Sunday, February 28, 2010
As an avid reader of the UK-based magazine, Model Railway Journal, I had often noted contributors’ reference to using carpet underlay to represent grass. The results always seemed quite effective. So when considering how to model long dry grass at the end of summer, I thought it was time to try the method myself.
First, I had to locate some of the underlay. This is the old, ‘hairy’ material that has now been superseded by a foam-based alternative. Consequently, trying to locate some was a little challenging! After several phone calls and a visit to a large carpet supplier’s commercial outlet, two linear meters worth was purchased. (Yes, I know; that is a lot of underlay...)
The underlay was teased apart and dunked in a bucket of cheap bleach. This gets rid of the grey/brown dye and takes it back to a light blond colour. The rinsed underlay is then glued to the layout in small balls. Once dry, the small, tightly ‘planted’ balls are severed with a scapple and then the new ‘grass’ is trimmed with a pair of small scissors.
While I could have left the bleached underlay the blond colour, it just didn’t look quite right. A treatment of highly diluted light yellow paint was applied with an airbrush to give depth and a sense of realism. I’ve provided an image of the results on my trial plywood board, which also features an attempt at using locally sourced sand and BBQ ash for ‘gravel’.
I am reasonably happy with the overall effect but in the future will use less yellow as well as other ‘earthy’ colours to tie the gravel and grass together.
Saturday, February 27, 2010
As previously mentioned, I have decided to model Victorian Railways broad gauge in 18.2mm gauge. This has resulted in me having to hand lay my track. While some people try to avoid such activities like the plague, I actually quite enjoy the process.
After gluing some lengths of 3mm cork sheet down, I proceeded to lay my sleepers – one at a time! Given that my lay out is based on a rundown early 1970’s branch line, terminus sleepers were laid in a somewhat random fashion (while observing the prototypal spacing). The sleepers are coloured with mahogany colour wood stain and weathered with various shades of grey and brown acrylic paint.

-*-*-

**Exercise 1**
Summarize the model railway blog in two sentences.
**Exercise 2**
Carry the model railway blog forward from its final sentence, about weathering the sleepers.

-*-*-

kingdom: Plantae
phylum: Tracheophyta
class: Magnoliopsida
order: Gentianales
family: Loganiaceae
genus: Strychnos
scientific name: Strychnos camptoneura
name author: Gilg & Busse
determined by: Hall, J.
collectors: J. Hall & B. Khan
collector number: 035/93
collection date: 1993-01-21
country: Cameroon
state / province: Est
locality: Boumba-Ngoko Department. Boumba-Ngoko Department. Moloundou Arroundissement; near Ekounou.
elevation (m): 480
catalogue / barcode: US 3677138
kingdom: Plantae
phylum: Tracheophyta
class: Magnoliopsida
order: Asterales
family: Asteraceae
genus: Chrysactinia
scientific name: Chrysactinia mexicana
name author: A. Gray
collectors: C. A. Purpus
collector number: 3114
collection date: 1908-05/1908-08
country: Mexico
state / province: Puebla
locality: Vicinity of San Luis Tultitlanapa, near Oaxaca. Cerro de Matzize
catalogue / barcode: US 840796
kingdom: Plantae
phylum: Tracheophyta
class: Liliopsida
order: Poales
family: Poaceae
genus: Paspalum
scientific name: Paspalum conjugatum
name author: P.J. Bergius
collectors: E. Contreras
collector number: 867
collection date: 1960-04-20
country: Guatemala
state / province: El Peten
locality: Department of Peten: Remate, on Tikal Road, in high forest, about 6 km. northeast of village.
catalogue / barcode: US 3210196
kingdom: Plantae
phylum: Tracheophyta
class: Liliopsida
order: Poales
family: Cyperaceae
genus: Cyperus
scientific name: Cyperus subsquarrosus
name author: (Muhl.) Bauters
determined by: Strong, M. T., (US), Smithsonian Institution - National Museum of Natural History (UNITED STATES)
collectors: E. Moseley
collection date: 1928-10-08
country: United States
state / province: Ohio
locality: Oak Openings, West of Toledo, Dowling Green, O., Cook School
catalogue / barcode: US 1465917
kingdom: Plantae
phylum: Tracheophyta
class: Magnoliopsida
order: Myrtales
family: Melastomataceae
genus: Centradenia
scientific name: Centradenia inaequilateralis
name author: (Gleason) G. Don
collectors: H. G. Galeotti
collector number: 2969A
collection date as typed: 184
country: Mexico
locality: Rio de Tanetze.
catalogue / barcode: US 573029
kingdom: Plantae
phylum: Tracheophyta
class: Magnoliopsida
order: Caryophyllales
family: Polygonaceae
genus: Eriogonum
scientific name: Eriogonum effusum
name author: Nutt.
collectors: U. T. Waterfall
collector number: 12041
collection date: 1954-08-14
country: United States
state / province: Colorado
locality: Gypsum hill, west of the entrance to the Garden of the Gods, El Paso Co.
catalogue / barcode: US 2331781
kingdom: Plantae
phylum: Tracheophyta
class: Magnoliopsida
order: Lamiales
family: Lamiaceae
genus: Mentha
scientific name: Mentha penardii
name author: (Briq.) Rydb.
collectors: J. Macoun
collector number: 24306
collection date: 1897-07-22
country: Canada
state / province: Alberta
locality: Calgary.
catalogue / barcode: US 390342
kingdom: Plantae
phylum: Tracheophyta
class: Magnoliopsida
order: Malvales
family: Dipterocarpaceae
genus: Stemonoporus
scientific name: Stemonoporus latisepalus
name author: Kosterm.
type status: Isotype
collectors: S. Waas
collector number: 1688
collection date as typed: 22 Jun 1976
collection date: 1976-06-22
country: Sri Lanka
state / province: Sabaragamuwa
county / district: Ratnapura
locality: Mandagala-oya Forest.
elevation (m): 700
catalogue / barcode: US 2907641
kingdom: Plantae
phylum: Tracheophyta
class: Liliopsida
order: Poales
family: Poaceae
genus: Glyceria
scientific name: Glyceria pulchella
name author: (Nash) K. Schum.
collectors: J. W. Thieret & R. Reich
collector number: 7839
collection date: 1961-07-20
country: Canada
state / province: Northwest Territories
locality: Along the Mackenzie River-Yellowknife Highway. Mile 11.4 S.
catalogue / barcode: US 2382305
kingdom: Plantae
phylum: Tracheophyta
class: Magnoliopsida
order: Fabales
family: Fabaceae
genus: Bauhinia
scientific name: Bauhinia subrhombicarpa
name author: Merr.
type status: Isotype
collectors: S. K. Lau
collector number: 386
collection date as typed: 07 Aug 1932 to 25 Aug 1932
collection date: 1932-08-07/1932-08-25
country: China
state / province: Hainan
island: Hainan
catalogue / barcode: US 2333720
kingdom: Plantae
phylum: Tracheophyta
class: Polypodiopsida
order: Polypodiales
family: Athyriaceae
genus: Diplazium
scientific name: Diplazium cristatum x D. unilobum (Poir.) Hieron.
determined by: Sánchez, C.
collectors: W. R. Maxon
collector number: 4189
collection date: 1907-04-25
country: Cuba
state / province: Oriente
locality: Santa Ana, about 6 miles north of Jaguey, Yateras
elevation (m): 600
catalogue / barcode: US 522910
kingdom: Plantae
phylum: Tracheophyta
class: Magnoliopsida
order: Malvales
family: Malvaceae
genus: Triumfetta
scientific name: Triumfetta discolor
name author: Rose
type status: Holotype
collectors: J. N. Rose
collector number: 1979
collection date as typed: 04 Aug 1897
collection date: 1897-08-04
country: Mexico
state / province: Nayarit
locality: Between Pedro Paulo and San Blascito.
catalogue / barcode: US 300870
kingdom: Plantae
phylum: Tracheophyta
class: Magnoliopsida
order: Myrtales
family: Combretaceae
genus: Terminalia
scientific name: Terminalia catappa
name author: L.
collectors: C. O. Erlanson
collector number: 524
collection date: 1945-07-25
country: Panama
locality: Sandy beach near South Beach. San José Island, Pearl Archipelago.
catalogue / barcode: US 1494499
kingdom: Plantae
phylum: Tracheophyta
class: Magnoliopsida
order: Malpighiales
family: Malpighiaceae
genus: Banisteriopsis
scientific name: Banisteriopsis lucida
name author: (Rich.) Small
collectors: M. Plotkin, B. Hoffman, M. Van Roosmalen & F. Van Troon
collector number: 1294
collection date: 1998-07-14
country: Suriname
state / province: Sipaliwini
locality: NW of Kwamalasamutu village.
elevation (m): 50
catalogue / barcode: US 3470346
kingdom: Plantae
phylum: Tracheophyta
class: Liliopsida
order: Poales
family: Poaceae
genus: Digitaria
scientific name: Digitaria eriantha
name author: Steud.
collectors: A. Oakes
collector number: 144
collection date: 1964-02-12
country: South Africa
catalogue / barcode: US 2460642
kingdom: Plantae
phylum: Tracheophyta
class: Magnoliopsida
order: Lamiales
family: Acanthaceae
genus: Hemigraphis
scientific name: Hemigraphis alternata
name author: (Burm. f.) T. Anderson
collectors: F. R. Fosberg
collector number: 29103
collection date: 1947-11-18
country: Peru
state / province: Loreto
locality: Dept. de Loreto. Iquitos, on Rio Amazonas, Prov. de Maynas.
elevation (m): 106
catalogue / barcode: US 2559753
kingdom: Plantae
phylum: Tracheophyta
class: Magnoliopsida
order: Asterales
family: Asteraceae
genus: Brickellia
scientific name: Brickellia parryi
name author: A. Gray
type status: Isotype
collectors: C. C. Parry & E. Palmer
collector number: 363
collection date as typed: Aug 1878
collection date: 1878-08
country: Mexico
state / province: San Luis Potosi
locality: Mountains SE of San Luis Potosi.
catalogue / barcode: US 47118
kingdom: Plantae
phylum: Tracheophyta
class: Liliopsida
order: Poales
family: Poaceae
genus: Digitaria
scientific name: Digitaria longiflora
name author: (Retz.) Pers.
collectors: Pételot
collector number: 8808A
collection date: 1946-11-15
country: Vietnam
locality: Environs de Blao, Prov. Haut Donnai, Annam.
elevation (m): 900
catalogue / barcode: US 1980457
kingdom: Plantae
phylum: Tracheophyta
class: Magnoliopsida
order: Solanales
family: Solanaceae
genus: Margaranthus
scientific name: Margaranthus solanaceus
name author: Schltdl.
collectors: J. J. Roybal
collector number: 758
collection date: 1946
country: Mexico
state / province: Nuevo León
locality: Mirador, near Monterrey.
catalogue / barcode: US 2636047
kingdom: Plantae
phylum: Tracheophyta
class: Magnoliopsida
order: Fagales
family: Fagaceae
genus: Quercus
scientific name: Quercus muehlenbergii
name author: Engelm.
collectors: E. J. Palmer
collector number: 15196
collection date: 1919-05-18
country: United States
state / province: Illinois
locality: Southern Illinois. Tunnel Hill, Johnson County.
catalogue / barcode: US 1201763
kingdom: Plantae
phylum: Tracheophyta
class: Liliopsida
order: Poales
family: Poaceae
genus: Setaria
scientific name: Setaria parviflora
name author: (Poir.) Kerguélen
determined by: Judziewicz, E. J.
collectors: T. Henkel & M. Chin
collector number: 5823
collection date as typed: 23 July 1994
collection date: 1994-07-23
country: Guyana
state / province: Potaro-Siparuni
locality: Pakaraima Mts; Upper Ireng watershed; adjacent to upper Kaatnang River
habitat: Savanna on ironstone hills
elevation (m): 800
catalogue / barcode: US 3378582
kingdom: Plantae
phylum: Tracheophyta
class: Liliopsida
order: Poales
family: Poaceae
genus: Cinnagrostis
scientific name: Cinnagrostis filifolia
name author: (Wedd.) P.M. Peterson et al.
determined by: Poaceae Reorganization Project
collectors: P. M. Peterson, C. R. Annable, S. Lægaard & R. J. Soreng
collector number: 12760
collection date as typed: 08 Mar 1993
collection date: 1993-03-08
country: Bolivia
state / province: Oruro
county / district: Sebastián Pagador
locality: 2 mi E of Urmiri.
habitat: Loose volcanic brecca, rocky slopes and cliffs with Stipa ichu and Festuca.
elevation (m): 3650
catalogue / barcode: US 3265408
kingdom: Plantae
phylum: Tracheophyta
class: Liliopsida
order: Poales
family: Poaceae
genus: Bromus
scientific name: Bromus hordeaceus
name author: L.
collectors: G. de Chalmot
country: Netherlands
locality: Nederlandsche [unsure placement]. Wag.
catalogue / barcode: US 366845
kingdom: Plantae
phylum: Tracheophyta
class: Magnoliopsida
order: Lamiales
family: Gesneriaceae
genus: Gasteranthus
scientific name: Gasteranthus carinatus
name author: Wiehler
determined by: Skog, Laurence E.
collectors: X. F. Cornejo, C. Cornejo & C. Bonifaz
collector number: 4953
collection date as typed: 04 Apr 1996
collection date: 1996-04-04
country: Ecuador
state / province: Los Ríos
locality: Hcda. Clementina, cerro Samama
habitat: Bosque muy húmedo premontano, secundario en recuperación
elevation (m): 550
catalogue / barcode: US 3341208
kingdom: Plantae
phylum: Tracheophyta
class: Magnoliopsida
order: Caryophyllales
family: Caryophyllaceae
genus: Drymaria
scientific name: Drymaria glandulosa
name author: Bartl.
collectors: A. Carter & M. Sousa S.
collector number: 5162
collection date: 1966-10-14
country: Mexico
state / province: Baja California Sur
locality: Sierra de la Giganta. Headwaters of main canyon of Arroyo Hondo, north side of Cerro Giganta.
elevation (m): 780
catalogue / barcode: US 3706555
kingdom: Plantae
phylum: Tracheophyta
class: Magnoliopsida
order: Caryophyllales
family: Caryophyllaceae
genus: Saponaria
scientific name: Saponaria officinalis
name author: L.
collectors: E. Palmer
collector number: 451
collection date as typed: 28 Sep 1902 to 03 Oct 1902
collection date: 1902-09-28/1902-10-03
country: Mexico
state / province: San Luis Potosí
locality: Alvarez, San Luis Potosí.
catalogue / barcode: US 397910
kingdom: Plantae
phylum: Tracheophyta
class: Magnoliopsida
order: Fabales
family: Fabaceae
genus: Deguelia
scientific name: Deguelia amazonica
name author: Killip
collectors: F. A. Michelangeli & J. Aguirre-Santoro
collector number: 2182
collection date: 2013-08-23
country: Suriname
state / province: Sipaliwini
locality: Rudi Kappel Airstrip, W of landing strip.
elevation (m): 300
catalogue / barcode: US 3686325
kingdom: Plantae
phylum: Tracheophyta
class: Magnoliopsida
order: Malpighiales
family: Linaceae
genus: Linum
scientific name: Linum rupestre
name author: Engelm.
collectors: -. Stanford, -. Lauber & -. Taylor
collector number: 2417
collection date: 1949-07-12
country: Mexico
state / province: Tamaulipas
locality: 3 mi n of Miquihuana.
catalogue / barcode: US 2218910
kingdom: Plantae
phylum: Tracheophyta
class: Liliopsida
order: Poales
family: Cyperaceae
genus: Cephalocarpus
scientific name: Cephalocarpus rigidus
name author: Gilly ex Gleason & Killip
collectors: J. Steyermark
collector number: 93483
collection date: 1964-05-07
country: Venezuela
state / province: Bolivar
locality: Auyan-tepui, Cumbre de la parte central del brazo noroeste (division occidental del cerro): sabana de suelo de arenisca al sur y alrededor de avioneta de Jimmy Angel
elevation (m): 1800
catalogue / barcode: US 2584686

-*-*-

**Written reply 1**
The writer models long dry grass by bleaching old "hairy" carpet underlay, gluing it down in small balls, cutting and trimming it, and airbrushing it with diluted light yellow paint, and plans to use less yellow and other earthy colors next time. An earlier post explains that modeling Victorian Railways broad gauge in 18.2mm gauge means hand laying the track, with sleepers laid one at a time on 3mm cork sheet, stained mahogany, and weathered with gray and brown acrylic paint.

**Written reply 2**
The Micro Engineering code 55 track is held down by Micro spikes, which themselves are installed by countersinking a 0.75mm drill hole. I have used brass etched fish plates from Model Etch.
The track has been weathered – although I’m not entirely happy with the colour. I have supplied an image of track section that is nearing completion. This length of track is the defunct turntable pit road – now without turn table. The introduction of diesel locomotives some 15 years before renders such infrastructure redundant.
In more recent times I have decided to adopt 18.2mm guage. This enables me to more closely represent the Victorian Railway’s 5’3” broad gauge.
I have managed to source fine scale RP25-88 VR prototype wheel sets from Steam Era Models. I have attached some images to compare the standard wheel sets provided on typical ready-to-run models (in this case Austrains’ ELX wagon and Trainorama’s ZLP wagon) with the fine scale versions.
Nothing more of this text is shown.